Required work ->
Scan the records for "Serviços". Report each line that includes it.

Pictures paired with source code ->
********

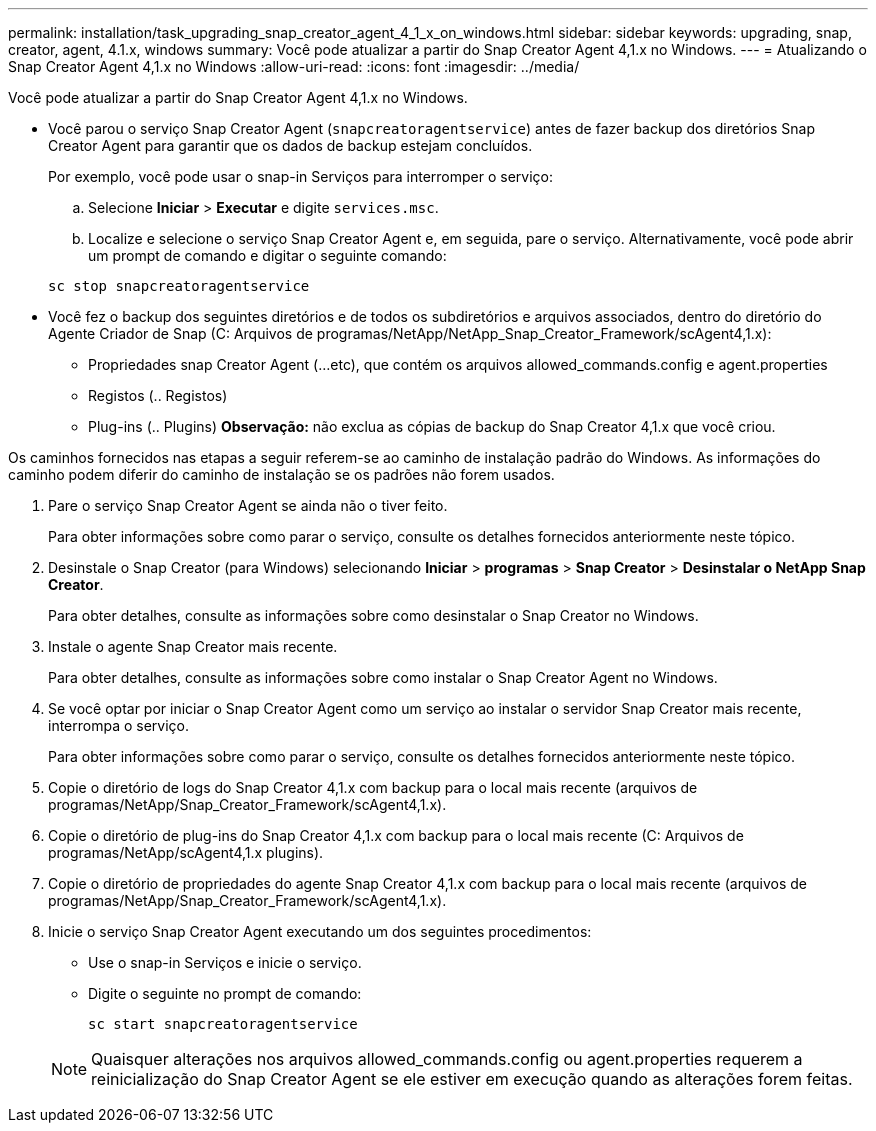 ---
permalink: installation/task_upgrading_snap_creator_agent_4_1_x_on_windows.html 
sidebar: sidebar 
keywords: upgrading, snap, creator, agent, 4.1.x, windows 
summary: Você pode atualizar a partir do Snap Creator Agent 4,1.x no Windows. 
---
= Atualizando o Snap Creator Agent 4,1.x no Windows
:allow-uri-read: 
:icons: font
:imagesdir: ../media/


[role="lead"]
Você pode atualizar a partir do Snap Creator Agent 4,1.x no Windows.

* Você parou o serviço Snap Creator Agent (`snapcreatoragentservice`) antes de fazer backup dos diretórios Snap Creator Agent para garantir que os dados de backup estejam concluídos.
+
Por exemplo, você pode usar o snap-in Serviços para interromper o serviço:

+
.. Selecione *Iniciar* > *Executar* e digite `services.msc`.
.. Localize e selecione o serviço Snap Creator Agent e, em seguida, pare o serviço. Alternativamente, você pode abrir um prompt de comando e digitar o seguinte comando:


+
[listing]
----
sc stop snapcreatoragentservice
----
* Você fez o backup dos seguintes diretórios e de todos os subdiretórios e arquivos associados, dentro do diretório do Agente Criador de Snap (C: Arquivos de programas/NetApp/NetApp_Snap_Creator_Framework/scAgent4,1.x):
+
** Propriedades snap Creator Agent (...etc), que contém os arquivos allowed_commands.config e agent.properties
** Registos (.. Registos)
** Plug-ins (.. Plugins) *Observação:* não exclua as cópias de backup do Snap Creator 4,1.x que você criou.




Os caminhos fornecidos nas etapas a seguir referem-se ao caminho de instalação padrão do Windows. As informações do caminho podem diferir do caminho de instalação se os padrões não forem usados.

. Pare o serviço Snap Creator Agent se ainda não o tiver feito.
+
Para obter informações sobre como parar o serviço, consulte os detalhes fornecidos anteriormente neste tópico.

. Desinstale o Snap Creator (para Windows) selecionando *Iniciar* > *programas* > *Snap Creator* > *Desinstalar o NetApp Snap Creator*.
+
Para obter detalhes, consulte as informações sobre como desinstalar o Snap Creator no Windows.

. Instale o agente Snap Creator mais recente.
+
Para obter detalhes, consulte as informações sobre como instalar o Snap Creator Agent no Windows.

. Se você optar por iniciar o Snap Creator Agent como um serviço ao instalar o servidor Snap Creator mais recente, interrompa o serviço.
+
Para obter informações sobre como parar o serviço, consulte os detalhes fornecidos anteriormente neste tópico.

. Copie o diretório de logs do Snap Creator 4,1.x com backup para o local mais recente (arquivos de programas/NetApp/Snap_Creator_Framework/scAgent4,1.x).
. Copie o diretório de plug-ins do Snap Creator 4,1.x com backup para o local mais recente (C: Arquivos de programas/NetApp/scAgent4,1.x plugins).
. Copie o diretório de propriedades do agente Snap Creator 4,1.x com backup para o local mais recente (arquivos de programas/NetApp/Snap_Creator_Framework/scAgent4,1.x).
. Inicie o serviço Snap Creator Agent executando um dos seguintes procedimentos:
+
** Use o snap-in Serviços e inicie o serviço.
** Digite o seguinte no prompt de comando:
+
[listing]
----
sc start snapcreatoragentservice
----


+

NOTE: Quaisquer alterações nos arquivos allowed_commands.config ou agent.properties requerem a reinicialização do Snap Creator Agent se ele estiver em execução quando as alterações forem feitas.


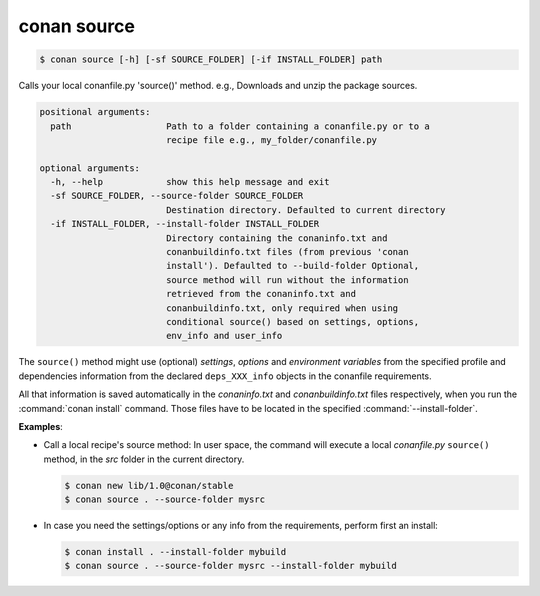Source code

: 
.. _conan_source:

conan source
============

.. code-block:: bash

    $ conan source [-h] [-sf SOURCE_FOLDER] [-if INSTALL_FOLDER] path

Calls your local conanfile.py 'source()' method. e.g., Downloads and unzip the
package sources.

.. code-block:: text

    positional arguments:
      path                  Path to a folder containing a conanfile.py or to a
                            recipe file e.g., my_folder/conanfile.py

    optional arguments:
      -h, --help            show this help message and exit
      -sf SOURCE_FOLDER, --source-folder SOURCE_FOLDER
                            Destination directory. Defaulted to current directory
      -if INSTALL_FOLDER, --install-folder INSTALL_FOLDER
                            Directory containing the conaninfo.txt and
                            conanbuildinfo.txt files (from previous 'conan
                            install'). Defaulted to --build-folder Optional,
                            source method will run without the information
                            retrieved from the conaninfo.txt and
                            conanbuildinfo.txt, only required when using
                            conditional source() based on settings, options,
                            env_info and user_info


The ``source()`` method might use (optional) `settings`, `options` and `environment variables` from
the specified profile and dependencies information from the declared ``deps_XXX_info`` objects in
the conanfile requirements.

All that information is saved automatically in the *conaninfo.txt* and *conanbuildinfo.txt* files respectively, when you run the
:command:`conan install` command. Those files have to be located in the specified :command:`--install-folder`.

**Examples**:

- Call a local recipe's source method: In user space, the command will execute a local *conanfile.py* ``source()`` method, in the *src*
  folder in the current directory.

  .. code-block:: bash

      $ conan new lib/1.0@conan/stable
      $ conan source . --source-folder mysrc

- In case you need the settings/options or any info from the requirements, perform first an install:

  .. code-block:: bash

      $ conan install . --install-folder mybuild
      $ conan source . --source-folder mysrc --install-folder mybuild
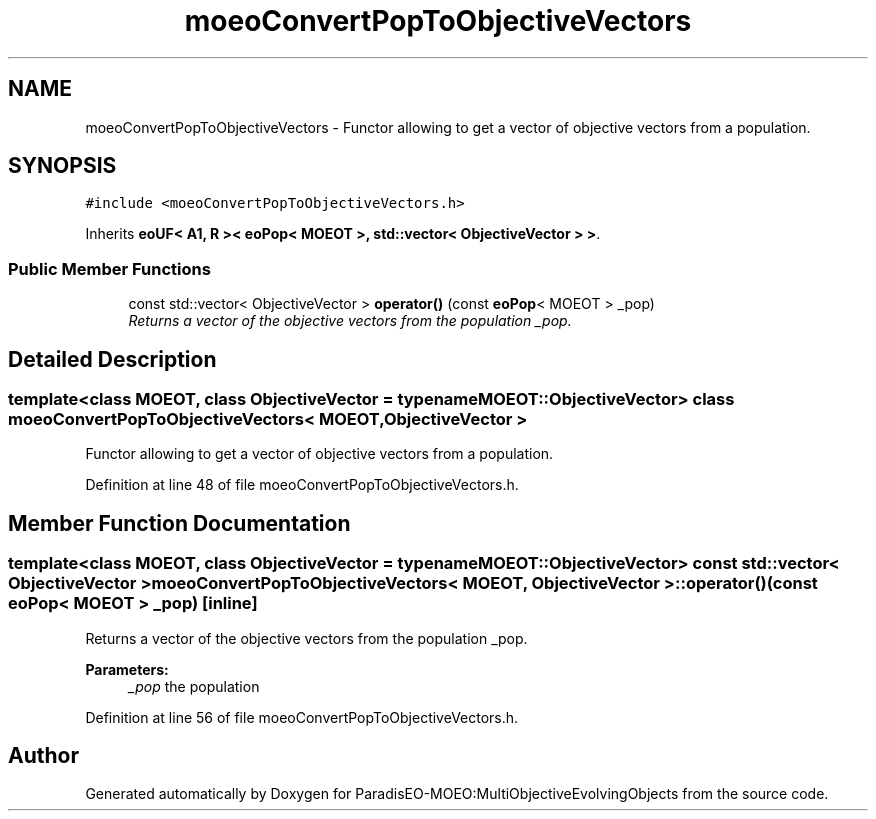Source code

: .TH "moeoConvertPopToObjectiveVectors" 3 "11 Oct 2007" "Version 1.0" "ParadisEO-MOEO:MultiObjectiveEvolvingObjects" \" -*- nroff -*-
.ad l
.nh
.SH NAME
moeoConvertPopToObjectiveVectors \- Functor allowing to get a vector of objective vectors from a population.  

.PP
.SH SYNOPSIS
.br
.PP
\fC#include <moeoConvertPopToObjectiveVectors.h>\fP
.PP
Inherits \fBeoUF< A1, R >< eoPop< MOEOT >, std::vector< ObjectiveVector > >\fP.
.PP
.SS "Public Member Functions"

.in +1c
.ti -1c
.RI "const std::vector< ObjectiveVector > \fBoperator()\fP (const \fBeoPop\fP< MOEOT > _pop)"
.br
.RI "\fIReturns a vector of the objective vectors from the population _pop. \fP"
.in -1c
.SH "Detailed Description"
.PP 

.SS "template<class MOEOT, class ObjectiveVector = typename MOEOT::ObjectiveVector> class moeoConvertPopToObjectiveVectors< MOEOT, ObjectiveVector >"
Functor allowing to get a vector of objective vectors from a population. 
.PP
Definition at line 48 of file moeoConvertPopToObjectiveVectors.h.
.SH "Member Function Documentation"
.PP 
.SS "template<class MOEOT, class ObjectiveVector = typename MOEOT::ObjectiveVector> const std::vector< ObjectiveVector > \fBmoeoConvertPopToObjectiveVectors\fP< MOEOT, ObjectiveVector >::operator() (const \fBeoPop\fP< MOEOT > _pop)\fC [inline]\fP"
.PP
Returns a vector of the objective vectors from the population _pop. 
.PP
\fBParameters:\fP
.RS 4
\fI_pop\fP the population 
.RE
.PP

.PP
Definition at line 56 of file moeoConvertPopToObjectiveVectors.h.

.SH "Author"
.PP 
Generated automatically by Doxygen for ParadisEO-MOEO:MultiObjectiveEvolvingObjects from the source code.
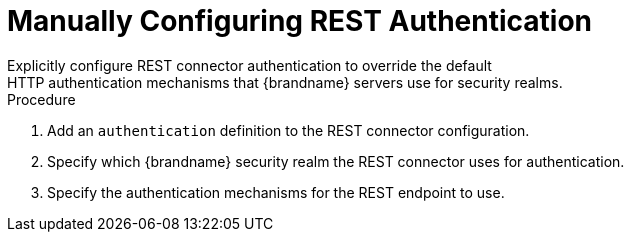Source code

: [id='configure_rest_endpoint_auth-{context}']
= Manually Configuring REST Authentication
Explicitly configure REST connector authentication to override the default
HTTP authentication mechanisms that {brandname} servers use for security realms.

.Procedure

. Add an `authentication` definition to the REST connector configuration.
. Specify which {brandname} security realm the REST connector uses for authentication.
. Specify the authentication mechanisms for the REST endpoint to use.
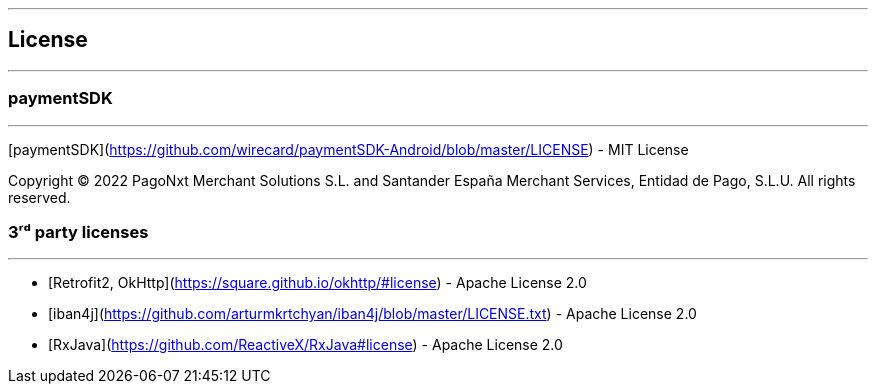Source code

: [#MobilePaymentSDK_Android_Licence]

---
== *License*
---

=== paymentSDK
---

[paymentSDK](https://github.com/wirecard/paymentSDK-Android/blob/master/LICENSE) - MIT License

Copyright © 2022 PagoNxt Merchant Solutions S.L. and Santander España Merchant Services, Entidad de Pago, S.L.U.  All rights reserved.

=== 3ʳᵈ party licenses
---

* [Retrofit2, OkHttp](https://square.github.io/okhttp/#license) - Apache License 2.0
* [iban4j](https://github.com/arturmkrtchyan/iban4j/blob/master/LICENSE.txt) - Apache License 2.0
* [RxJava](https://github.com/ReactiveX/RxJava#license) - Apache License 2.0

********

Answer section ->
Por exemplo, você pode usar o snap-in Serviços para interromper o serviço:
** Use o snap-in Serviços e inicie o serviço.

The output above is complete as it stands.